CASSATION sur le pourvoi formé d'ordre du garde des Sceaux, ministre de la Justice, par le procureur général près la Cour de Cassation, dans l'intérêt de la loi et du condamné, contre un arrêt de la Cour d'assises du Rhône en date du 7 février 1963, qui a condamné X... (Jean-Marie), à vingt ans de réclusion criminelle pour meurtre.
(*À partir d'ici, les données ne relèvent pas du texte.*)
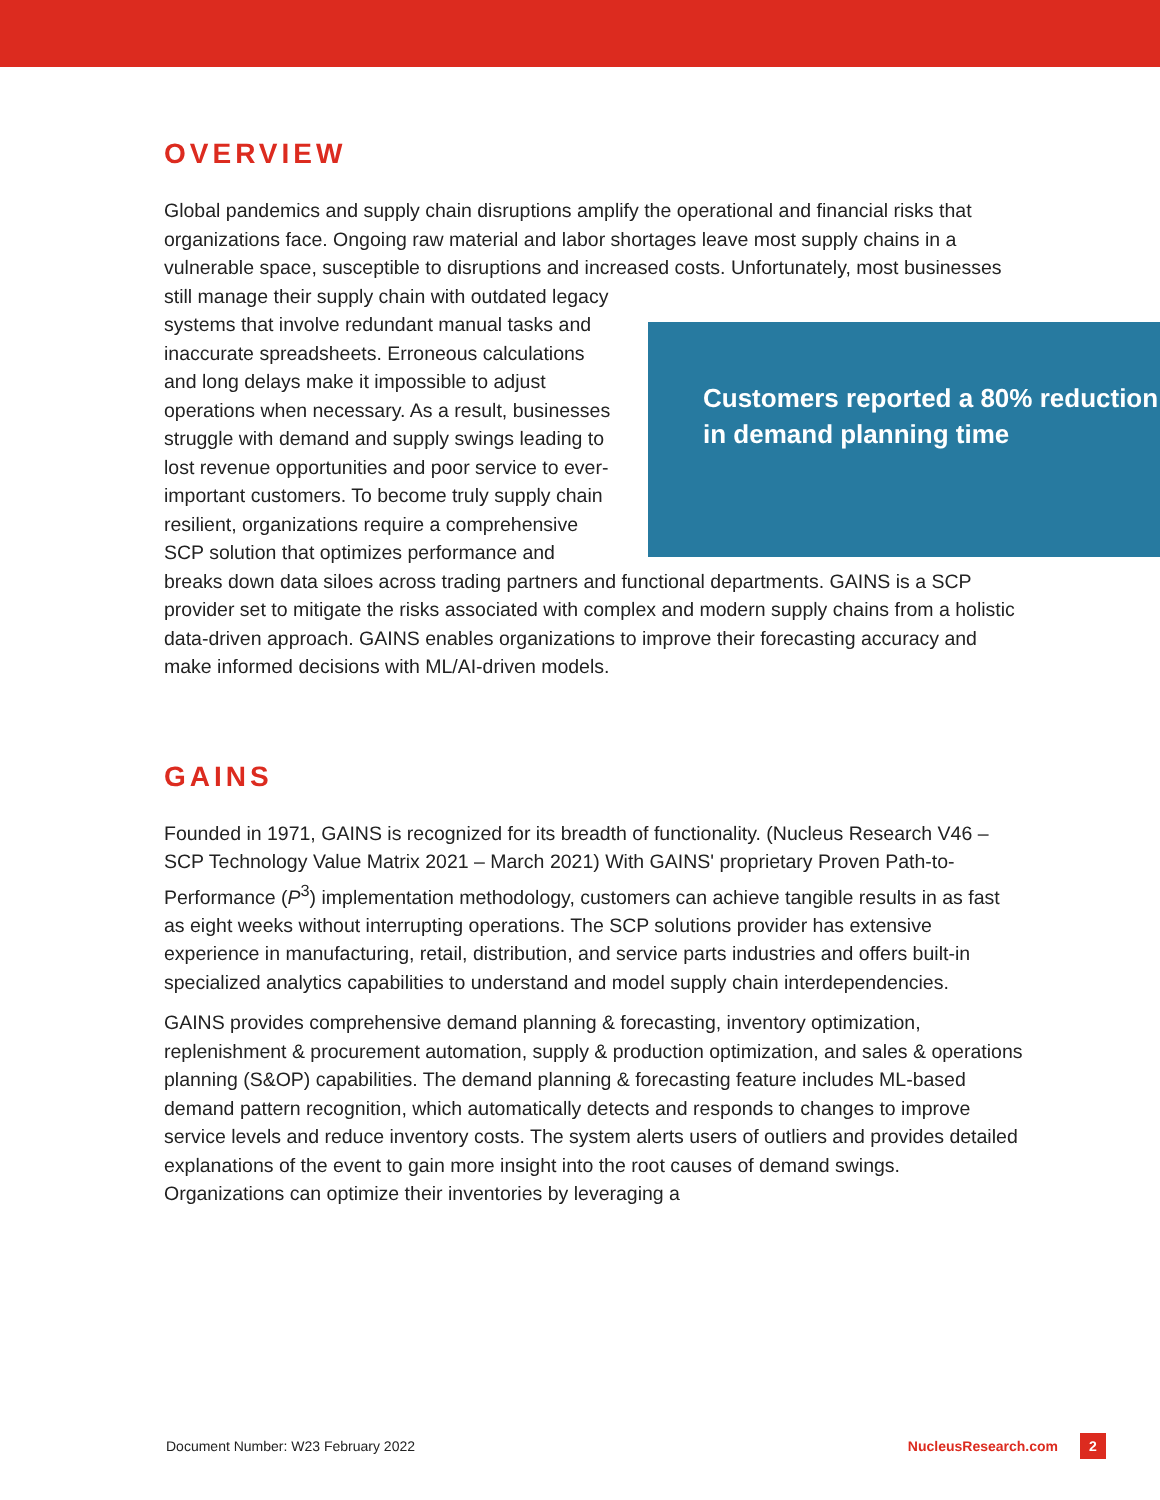OVERVIEW
Global pandemics and supply chain disruptions amplify the operational and financial risks that organizations face. Ongoing raw material and labor shortages leave most supply chains in a vulnerable space, susceptible to disruptions and increased costs. Unfortunately, most Customers reported a 80% reduction in demand planning time businesses still manage their supply chain with outdated legacy systems that involve redundant manual tasks and inaccurate spreadsheets. Erroneous calculations and long delays make it impossible to adjust operations when necessary. As a result, businesses struggle with demand and supply swings leading to lost revenue opportunities and poor service to ever-important customers. To become truly supply chain resilient, organizations require a comprehensive SCP solution that optimizes performance and breaks down data siloes across trading partners and functional departments. GAINS is a SCP provider set to mitigate the risks associated with complex and modern supply chains from a holistic data-driven approach. GAINS enables organizations to improve their forecasting accuracy and make informed decisions with ML/AI-driven models.
GAINS
Founded in 1971, GAINS is recognized for its breadth of functionality. (Nucleus Research V46 – SCP Technology Value Matrix 2021 – March 2021) With GAINS' proprietary Proven Path-to-Performance (P<sup>3</sup>) implementation methodology, customers can achieve tangible results in as fast as eight weeks without interrupting operations. The SCP solutions provider has extensive experience in manufacturing, retail, distribution, and service parts industries and offers built-in specialized analytics capabilities to understand and model supply chain interdependencies.
GAINS provides comprehensive demand planning & forecasting, inventory optimization, replenishment & procurement automation, supply & production optimization, and sales & operations planning (S&OP) capabilities. The demand planning & forecasting feature includes ML-based demand pattern recognition, which automatically detects and responds to changes to improve service levels and reduce inventory costs. The system alerts users of outliers and provides detailed explanations of the event to gain more insight into the root causes of demand swings. Organizations can optimize their inventories by leveraging a
Document Number: W23 February 2022 NucleusResearch.com 2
LA COUR, Vu la dépêche du garde des Sceaux en date du 5 mars 1969 et les réquisitions du procureur général du même jour ; Vu l'article 620 du Code de procédure pénale ; Sur le moyen unique de cassation pris de la violation des articles 283 et 284 du Code de procédure pénale, et des droits de la défense ; Vu lesdits articles ; Attendu que si l'article 283 du Code de procédure pénale autorise le président de la Cour d'assises à accomplir lui-même ou à prescrire tous actes complémentaires d'information qu'il estime utiles, il exige que les mesures ainsi décidées soient exécutées en conformité des règles de l'instruction préparatoire ; Qu'aux termes de l'article 284 du même Code, les procès-verbaux qui doivent être établis à cet effet sont obligatoirement joints au dossier de la procédure et mis à la disposition des parties dûment avisées du dépôt qui en a été fait au greffe ; Attendu qu'il appert de la requête et des pièces y annexées qu'avant l'ouverture des débats de l'affaire concernant X..., accusé du meurtre de Dominique Y..., le président de la Cour d'assises du Rhône s'est rendu sur les lieux du crime accompagné d'un magistrat du Parquet général et du commissaire de police Z... ; Qu'il est constant que cette visite n'a fait l'objet d'aucun procès-verbal ; que ni l'accusé ni son conseil n'en ont eu d'ailleurs connaissance ;
Attendu que le pourvoi relève que ce même fonctionnaire de police a figuré au nombre des personnes citées par le Ministère public et dénoncées à l'accusé comme témoins de l'accusation ; qu'il a été entendu en cette qualité à l'audience de la Cour d'assises ; Attendu que l'examen de la procédure fait apparaître qu'au cours de l'instruction préparatoire le commissaire Z... avait effectué, sur commission rogatoire du juge, diverses investigations et établi plusieurs procès-verbaux assortis d'un rapport où il relatait les circonstances dans lesquelles il avait personnellement obtenu les aveux de X... et énumérait, tout en les commentant, les charges relevées contre ce dernier ; Attendu que de l'ensemble de ces faits et circonstances tels que la Cour de Cassation est aujourd'hui appelée à en connaître eu égard à la spécification du moyen dont elle est saisie, il résulte que la visite des lieux à laquelle le président de la Cour d'assises a procédé dans les conditions ci-dessus précisées constitue, en même temps qu'une atteinte aux droits de la défense, la violation des articles 283 et 284 du Code de procédure pénale ; Attendu, en effet, que si rien n'interdit au président de la Cour d'assises d'acquérir une connaissance directe et personnelle des lieux du crime, en vue de préparer la direction des débats dont il a la charge et l'exercice des pouvoirs qu'il tient de la loi et si une telle vérification n'est pas en soi une mesure d'instruction complémentaire au sens de l'article 283 du Code de procédure pénale et, comme telle assujettie aux prescriptions de l'article 284, il ne saurait en être de même lorsque, comme en l'espèce, le président s'est fait accompagner au cours de sa visite par une personne appelée à témoigner à l'audience et dont les déclarations ne pouvaient dès lors être provoquées ou reçues avant l'ouverture des débats que dans les conditions et selon les formes exigées par les textes ci-dessus visés ;
D'où il suit que l'annulation doit être prononcée ; Et attendu que le pourvoi formé par application de l'article 620 du Code de procédure pénale dans l'intérêt de la loi et du condamné ne peut en aucun cas préjudicier aux droits acquis à la partie civile, à l'égard de laquelle l'arrêt subsiste et conserve l'autorité de la chose jugée ; CASSE ET ANNULE, dans l'intérêt de la loi et du condamné, l'arrêt de la Cour d'assises du Rhône du 7 février 1963 condamnant X... (Jean-Marie) à vingt ans de réclusion criminelle pour meurtre, ensemble la déclaration de la Cour et du jury et les débats qui l'ont précédée, et, pour être à nouveau statué sur l'action publique conformément à la loi, renvoie la cause et les parties devant la Cour d'assises de la Côte-d'Or. Président : M. Comte - Rapporteur : M. Chapar - Avocat général : M. Boucheron - Avocat : M. Ledieu.